- What is needed -
Every entry below should be returned exactly as it appears, with pictures left out.

- Page-level text extractions -
::::
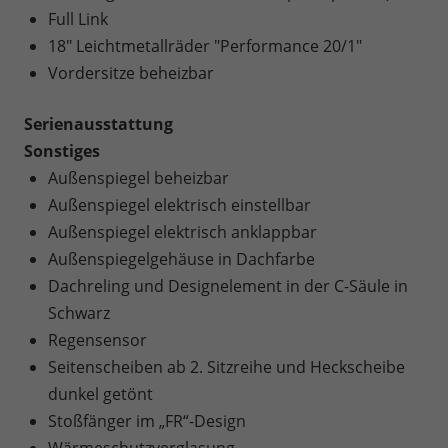
Full Link
18" Leichtmetallräder "Performance 20/1"
Vordersitze beheizbar
Serienausstattung
Sonstiges
Außenspiegel beheizbar
Außenspiegel elektrisch einstellbar
Außenspiegel elektrisch anklappbar
Außenspiegelgehäuse in Dachfarbe
Dachreling und Designelement in der C-Säule in
Schwarz
Regensensor
Seitenscheiben ab 2. Sitzreihe und Heckscheibe
dunkel getönt
Stoßfänger im „FR“-Design
Wärmeschutzverglasung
::::
- Answer to this problem -
Full Link
18" Leichtmetallräder "Performance 20/1"
Vordersitze beheizbar
Serienausstattung
Sonstiges
Außenspiegel beheizbar
Außenspiegel elektrisch einstellbar
Außenspiegel elektrisch anklappbar
Außenspiegelgehäuse in Dachfarbe
Dachreling und Designelement in der C-Säule in
Schwarz
Regensensor
Seitenscheiben ab 2. Sitzreihe und Heckscheibe
dunkel getönt
Stoßfänger im „FR“-Design
Wärmeschutzverglasung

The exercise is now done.